Способ дыхания с точки зрения техники имеет не просто большое, но главное, жизненно важное значение. Те, у кого во время пения напрягаются шейные вены, кто багровеет, делая усилия при извлечении каждого звука, доказывает, что он не умеет дышать, не умеет дозировать дыхание и приводить в гармонию различные части организма, участвующие в процессе вокальной фонации. Иначе говоря, он не умеет совмещать в момент пения пневматический канал с надставной трубой; оставаясь разобщенными, эти органы не позволяют потоку воздуха и звуковым волнам, производимым вибрирующим телом, распространяться свободно и обогащаться резонансами. Между тем, владей такой певец маленьким язычком, опускание которого заставляет резонировать лицевую маску на переходном и верхнем регистрах, позволяя воздуху проходить в носовые отверстия и распространяться в направлении челюстных и лобных пазух — владей он им, он избежал бы излишних усилий и вызываемой ими гиперемии.
Ключичное дыхание — это гибель для певца, это мучения, сравниваемые с мучениями висельника.
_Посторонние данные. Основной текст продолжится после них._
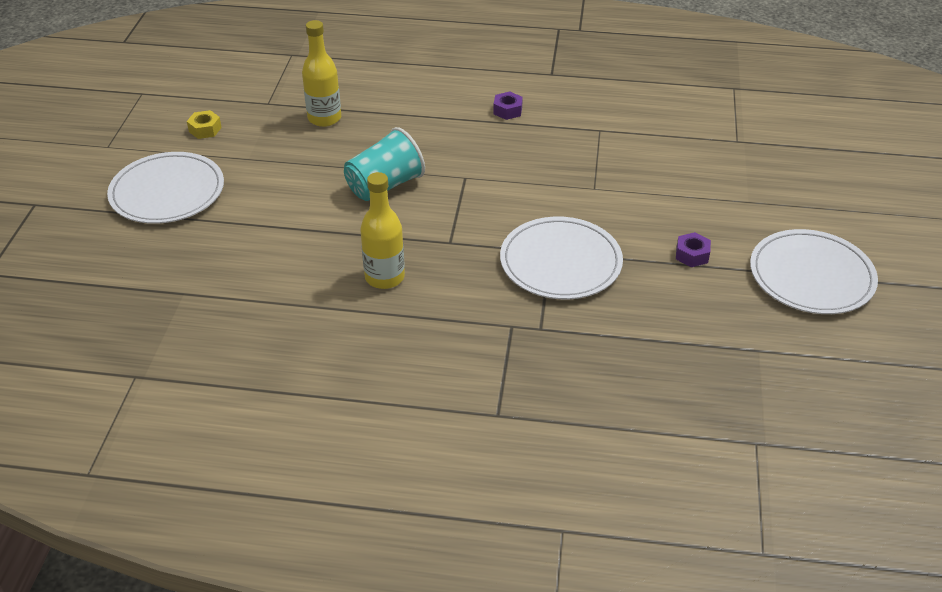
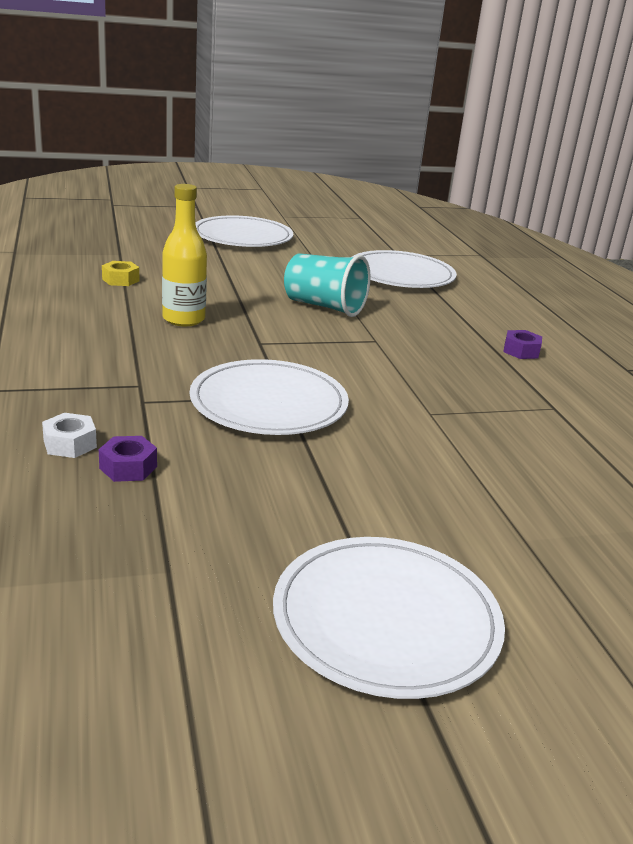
camera: 65 degrees right, 15 degrees down
(205, 129) = (336, 239): yellow nut -> yellow nut (120, 280)
(324, 118) = (401, 275): yellow bottle -> white plate
(600, 376) = (70, 444): none -> white nut
(692, 255) = (352, 495): purple nut -> purple nut (128, 467)

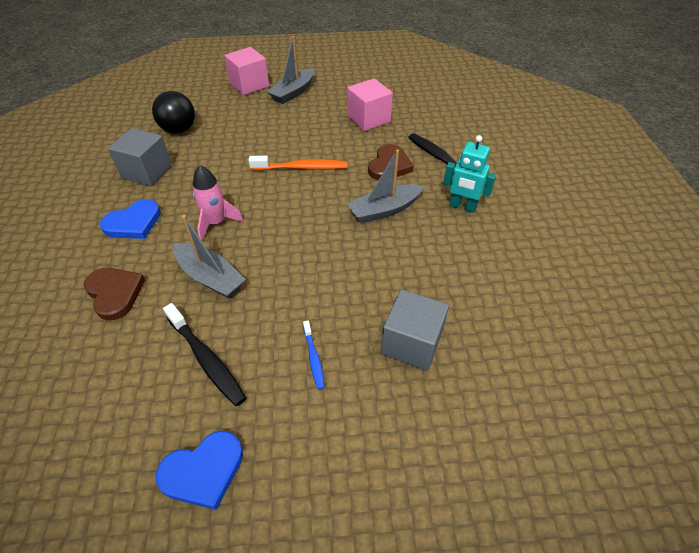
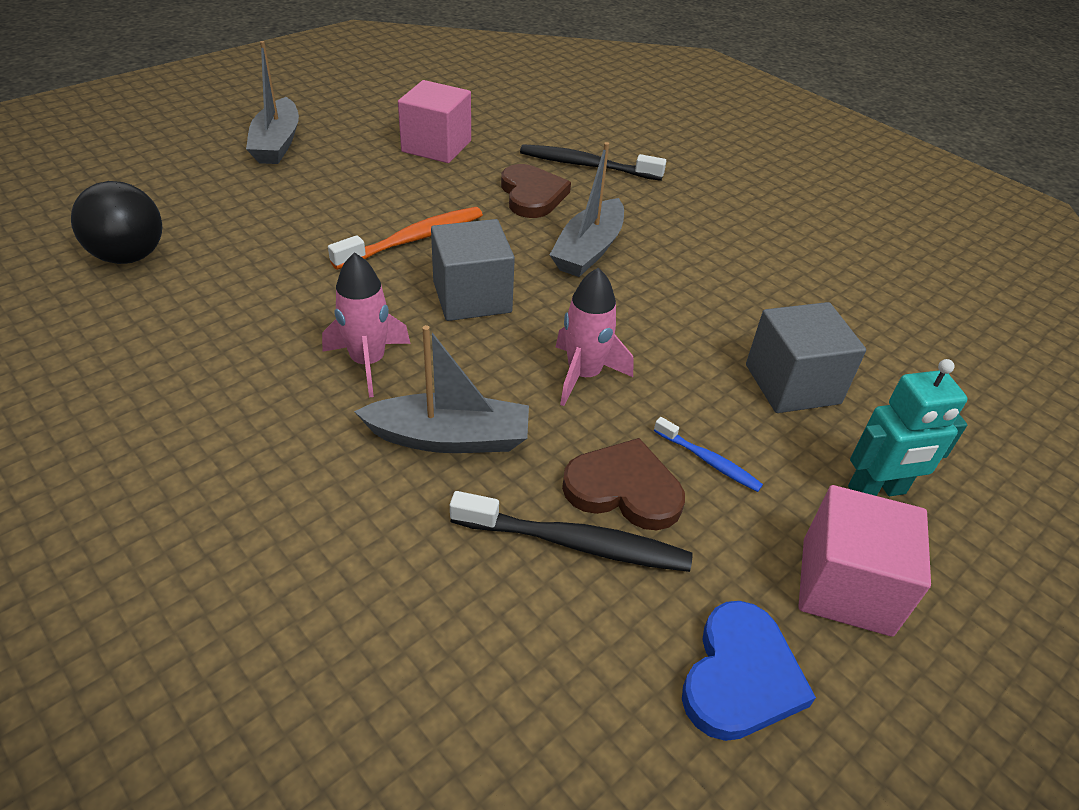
camera: 40 degrees left, 5 degrees down
(115, 293) = (316, 540): brown heart -> brown heart (624, 489)
(133, 223) = (218, 424): blue heart -> none
(147, 172) = (145, 340): grey cube -> grey cube (472, 297)
(249, 85) = (184, 152): pink cube -> pink cube (846, 586)
(304, 278) = (584, 375): none -> pink rocket
(462, 206) = (673, 211): turquoise robot -> turquoise robot (877, 491)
Реберно-диафрагмальное дыхание — это верное дыхание, особенно для женских голосов. Самое же сложное и самое совершенное — это дыхание, в котором принимают участие и грудная клетка, — и диафрагма, и живот. Но это также и наиболее трудное и рискованное дыхание, если вы не владеете вполне эквилибристикой дыхательного ритма.
На Востоке существует богатая и самобытная техника дыхания (включающая понятия отзвуков и резонирования) с соответствующими ей сложно разработанными духовными аналогиями. Называется она Йога и является частью философской системы Самкха, пантеистско-материалистической по своей основе. Ею предусмотрен процесс самовоспитания, основанный на познании трех аспектов жизни: физического, душевного и духовного, как раз они и вступают в действие при правильной певческой интонации. У йогов речь идет прежде всего о том, чтобы научиться подчинять тело контролю воли, осуществляя особую связь между дыханием и сознанием («Пранаяна»). Йога — означает союз, согласование всего и всех во всем. Мир — это «Майя», видимость, явление. Вселенная дышит, подчиняясь вечному ритму вдоха и выдоха. За этим физическим дыханием живет и трепещет духовное. Дыхание — это «пневма», перемещение воздуха, ветер. Но дыхание — это также душа и дух. А пение — это синтез космического ритма, самый высокий союз мира физического и духовного. Гигантскому ритмическому движению вдохов и выдохов соответствует конкретный жизненный ритм сердечных сокращений, столкновения и размножения существ во вселенной. Человек стоит в центре этой вселенной, объединяя в себе материю и сознание.